The Canadian economy has proven resilient in the face of the Omicron variant of COVID-19, and it is all but assuring that the Bank of Canada will hike its overnight interest rate tomorrow.
Economic growth last quarter was robust, and while there were fears nationwide Omicron-induced lockdowns would stunt growth in January, that wasn’t the case. Canada’s output grew by an annualized 6.7% during the fourth quarter, building on a robust Q3 that saw 5.5% growth, according to Statistics Canada. The gains returned Canada to pre-pandemic economic growth — economists predicted 6.5% Q4 growth, for example.

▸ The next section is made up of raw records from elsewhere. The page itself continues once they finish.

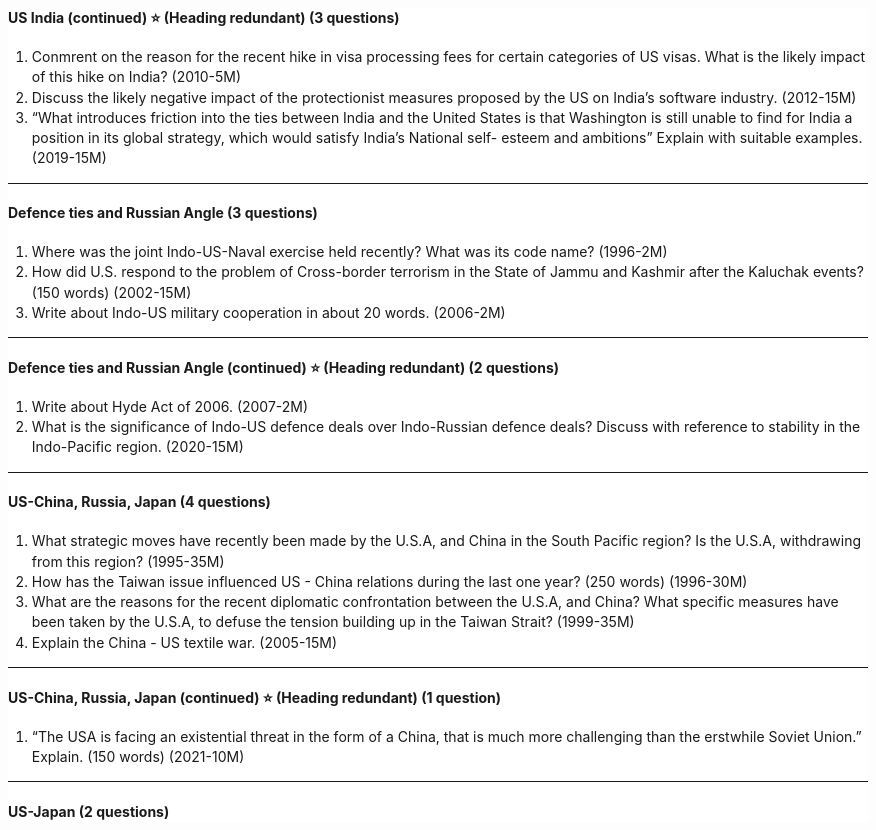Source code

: 
#### US India (continued) ⭐ (Heading redundant) (3 questions)

1. Conmrent on the reason for the recent hike in visa processing fees for certain categories of US visas. What is the likely impact of this hike on India? (2010-5M)
2. Discuss the likely negative impact of the protectionist measures proposed by the US on India’s software industry. (2012-15M)
3. “What introduces friction into the ties between India and the United States is that Washington is still unable to find for India a position in its global strategy, which would satisfy India’s National self- esteem and ambitions” Explain with suitable examples. (2019-15M)

---

#### Defence ties and Russian Angle (3 questions)

1. Where was the joint Indo-US-Naval exercise held recently? What was its code name? (1996-2M)
2. How did U.S. respond to the problem of Cross-border terrorism in the State of Jammu and Kashmir after the Kaluchak events? (150 words) (2002-15M)
3. Write about Indo-US military cooperation in about 20 words. (2006-2M)

---

#### Defence ties and Russian Angle (continued) ⭐ (Heading redundant) (2 questions)

1. Write about Hyde Act of 2006. (2007-2M)
2. What is the significance of Indo-US defence deals over Indo-Russian defence deals? Discuss with reference to stability in the Indo-Pacific region. (2020-15M)

---

#### US-China, Russia, Japan (4 questions)

1. What strategic moves have recently been made by the U.S.A, and China in the South Pacific region? Is the U.S.A, withdrawing from this region? (1995-35M)
2. How has the Taiwan issue influenced US - China relations during the last one year? (250 words) (1996-30M)
3. What are the reasons for the recent diplomatic confrontation between the U.S.A, and China? What specific measures have been taken by the U.S.A, to defuse the tension building up in the Taiwan Strait? (1999-35M)
4. Explain the China - US textile war. (2005-15M)

---

#### US-China, Russia, Japan (continued) ⭐ (Heading redundant) (1 question)

1. “The USA is facing an existential threat in the form of a China, that is much more challenging than the erstwhile Soviet Union.” Explain. (150 words) (2021-10M)

---

#### US-Japan (2 questions)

Read: Next Week’s Rate Hikes Shouldn’t Hit Home Prices… Too Much
Economic output was sideways in December, but it was followed by a 0.2% increase at the beginning of 2022. There appears to be no shortage of pent-up consumer demand to further widen Canada’s recent economic expansion.

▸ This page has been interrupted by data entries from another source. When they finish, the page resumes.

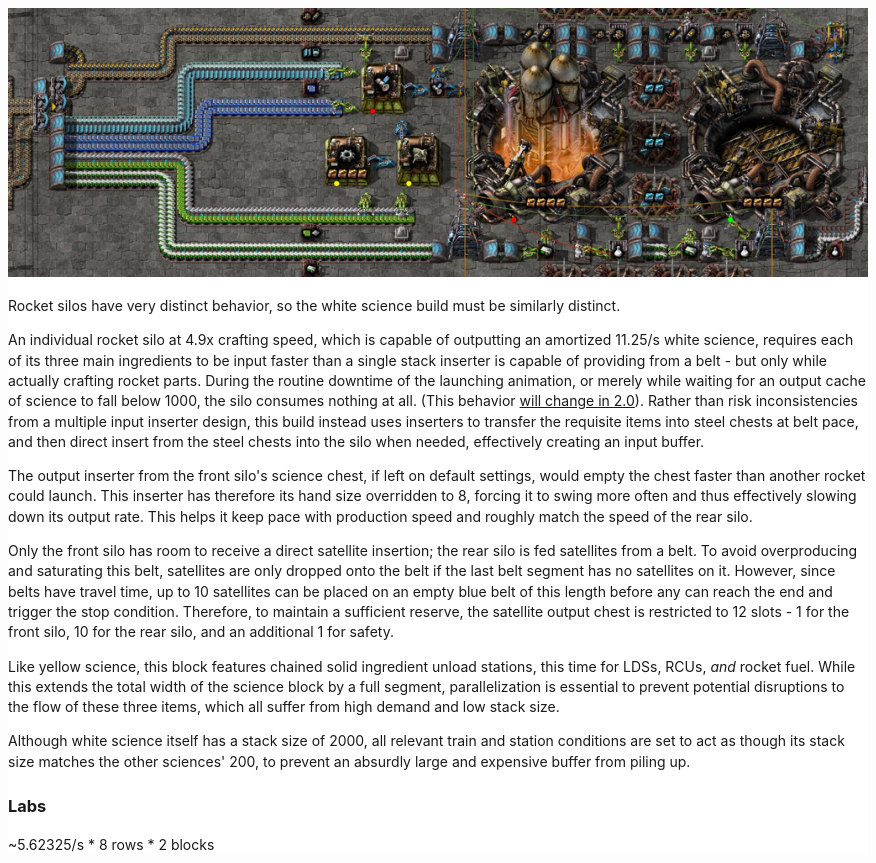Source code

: ![white science](thumbs/sciWhite.webp)

Rocket silos have very distinct behavior, so the white science build must be similarly distinct.

An individual rocket silo at 4.9x crafting speed, which is capable of outputting an amortized 11.25/s white science, requires each of its three main ingredients to be input faster than a single stack inserter is capable of providing from a belt - but only while actually crafting rocket parts. During the routine downtime of the launching animation, or merely while waiting for an output cache of science to fall below 1000, the silo consumes nothing at all. (This behavior [will change in 2.0](https://www.factorio.com/blog/post/fff-405)). Rather than risk inconsistencies from a multiple input inserter design, this build instead uses inserters to transfer the requisite items into steel chests at belt pace, and then direct insert from the steel chests into the silo when needed, effectively creating an input buffer.

The output inserter from the front silo's science chest, if left on default settings, would empty the chest faster than another rocket could launch. This inserter has therefore its hand size overridden to 8, forcing it to swing more often and thus effectively slowing down its output rate. This helps it keep pace with production speed and roughly match the speed of the rear silo.

Only the front silo has room to receive a direct satellite insertion; the rear silo is fed satellites from a belt. To avoid overproducing and saturating this belt, satellites are only dropped onto the belt if the last belt segment has no satellites on it. However, since belts have travel time, up to 10 satellites can be placed on an empty blue belt of this length before any can reach the end and trigger the stop condition. Therefore, to maintain a sufficient reserve, the satellite output chest is restricted to 12 slots - 1 for the front silo, 10 for the rear silo, and an additional 1 for safety.

Like yellow science, this block features chained solid ingredient unload stations, this time for LDSs, RCUs, _and_ rocket fuel. While this extends the total width of the science block by a full segment, parallelization is essential to prevent potential disruptions to the flow of these three items, which all suffer from high demand and low stack size.

Although white science itself has a stack size of 2000, all relevant train and station conditions are set to act as though its stack size matches the other sciences' 200, to prevent an absurdly large and expensive buffer from piling up.

### Labs

~5.62325/s * 8 rows * 2 blocks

After major flooding in BC, Canada appears to have weathered another major tailwind last month when the Freedom Convoy rolled into Ottawa, and now instability in Ukraine following Russia’s invasion will be something to keep an eye on.
But the latter shouldn’t affect the Bank of Canada’s interest rate announcement tomorrow morning. Output in the fourth quarter surpassed the central bank’s estimate of 5.8%, and the bank has already stated that the economy is already up against its capacity limits.

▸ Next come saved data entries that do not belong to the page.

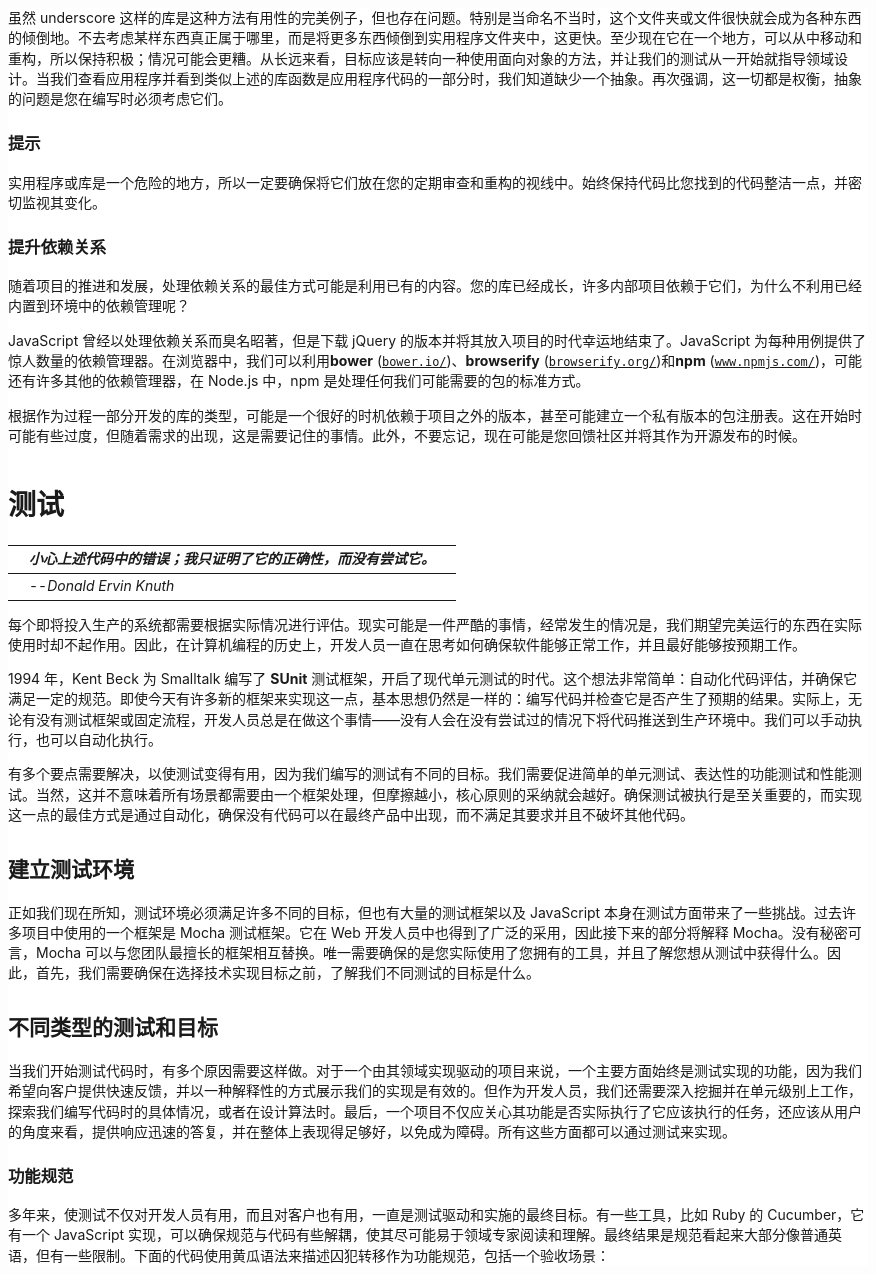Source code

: 虽然 underscore 这样的库是这种方法有用性的完美例子，但也存在问题。特别是当命名不当时，这个文件夹或文件很快就会成为各种东西的倾倒地。不去考虑某样东西真正属于哪里，而是将更多东西倾倒到实用程序文件夹中，这更快。至少现在它在一个地方，可以从中移动和重构，所以保持积极；情况可能会更糟。从长远来看，目标应该是转向一种使用面向对象的方法，并让我们的测试从一开始就指导领域设计。当我们查看应用程序并看到类似上述的库函数是应用程序代码的一部分时，我们知道缺少一个抽象。再次强调，这一切都是权衡，抽象的问题是您在编写时必须考虑它们。

### 提示

实用程序或库是一个危险的地方，所以一定要确保将它们放在您的定期审查和重构的视线中。始终保持代码比您找到的代码整洁一点，并密切监视其变化。

### 提升依赖关系

随着项目的推进和发展，处理依赖关系的最佳方式可能是利用已有的内容。您的库已经成长，许多内部项目依赖于它们，为什么不利用已经内置到环境中的依赖管理呢？

JavaScript 曾经以处理依赖关系而臭名昭著，但是下载 jQuery 的版本并将其放入项目的时代幸运地结束了。JavaScript 为每种用例提供了惊人数量的依赖管理器。在浏览器中，我们可以利用**bower** ([`bower.io/`](http://bower.io/))、**browserify** ([`browserify.org/`](http://browserify.org/))和**npm** ([`www.npmjs.com/`](https://www.npmjs.com/))，可能还有许多其他的依赖管理器，在 Node.js 中，npm 是处理任何我们可能需要的包的标准方式。

根据作为过程一部分开发的库的类型，可能是一个很好的时机依赖于项目之外的版本，甚至可能建立一个私有版本的包注册表。这在开始时可能有些过度，但随着需求的出现，这是需要记住的事情。此外，不要忘记，现在可能是您回馈社区并将其作为开源发布的时候。

# 测试

| | *小心上述代码中的错误；我只证明了它的正确性，而没有尝试它。* | |
| --- | --- | --- |
| | --*Donald Ervin Knuth* |

每个即将投入生产的系统都需要根据实际情况进行评估。现实可能是一件严酷的事情，经常发生的情况是，我们期望完美运行的东西在实际使用时却不起作用。因此，在计算机编程的历史上，开发人员一直在思考如何确保软件能够正常工作，并且最好能够按预期工作。

1994 年，Kent Beck 为 Smalltalk 编写了 **SUnit** 测试框架，开启了现代单元测试的时代。这个想法非常简单：自动化代码评估，并确保它满足一定的规范。即使今天有许多新的框架来实现这一点，基本思想仍然是一样的：编写代码并检查它是否产生了预期的结果。实际上，无论有没有测试框架或固定流程，开发人员总是在做这个事情——没有人会在没有尝试过的情况下将代码推送到生产环境中。我们可以手动执行，也可以自动化执行。

有多个要点需要解决，以使测试变得有用，因为我们编写的测试有不同的目标。我们需要促进简单的单元测试、表达性的功能测试和性能测试。当然，这并不意味着所有场景都需要由一个框架处理，但摩擦越小，核心原则的采纳就会越好。确保测试被执行是至关重要的，而实现这一点的最佳方式是通过自动化，确保没有代码可以在最终产品中出现，而不满足其要求并且不破坏其他代码。

## 建立测试环境

正如我们现在所知，测试环境必须满足许多不同的目标，但也有大量的测试框架以及 JavaScript 本身在测试方面带来了一些挑战。过去许多项目中使用的一个框架是 Mocha 测试框架。它在 Web 开发人员中也得到了广泛的采用，因此接下来的部分将解释 Mocha。没有秘密可言，Mocha 可以与您团队最擅长的框架相互替换。唯一需要确保的是您实际使用了您拥有的工具，并且了解您想从测试中获得什么。因此，首先，我们需要确保在选择技术实现目标之前，了解我们不同测试的目标是什么。

## 不同类型的测试和目标

当我们开始测试代码时，有多个原因需要这样做。对于一个由其领域实现驱动的项目来说，一个主要方面始终是测试实现的功能，因为我们希望向客户提供快速反馈，并以一种解释性的方式展示我们的实现是有效的。但作为开发人员，我们还需要深入挖掘并在单元级别上工作，探索我们编写代码时的具体情况，或者在设计算法时。最后，一个项目不仅应关心其功能是否实际执行了它应该执行的任务，还应该从用户的角度来看，提供响应迅速的答复，并在整体上表现得足够好，以免成为障碍。所有这些方面都可以通过测试来实现。

### 功能规范

多年来，使测试不仅对开发人员有用，而且对客户也有用，一直是测试驱动和实施的最终目标。有一些工具，比如 Ruby 的 Cucumber，它有一个 JavaScript 实现，可以确保规范与代码有些解耦，使其尽可能易于领域专家阅读和理解。最终结果是规范看起来大部分像普通英语，但有一些限制。下面的代码使用黄瓜语法来描述囚犯转移作为功能规范，包括一个验收场景：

In fact, Canadians are already bracing for an interest rate hike, says Sung Lee, a mortgage agent and expert with RATESDOTCA.
“A surge of pre-approval requests to lock in rates, increased uncertainty amongst clients on whether to choose fixed or variable, and a renewed interest in terms beyond the ever-popular five-year. We’ve seen a slight uptick in 10-year term inquiries, which have historically represented only 10% of mortgages in Canada,” Lee said. “With the prospect of multiple rate hikes over the next couple of years, some clients are willing to pay a premium for that longer-term certainty.”
Variable rates have been popular in Canada’s years-long low interest rate environment, and bond yields, which affect fixed-rate mortgages, have returned to pre-COVID-19 levels, meaning that lenders are now offering pacts in the 2.69-3.09% range. Conversely, most five-year variable-rate mortgages can be secured for 1.2 -1.5%.
If tomorrow’s anticipated rate hike does indeed come to fruition, expect a 25 basis point increase.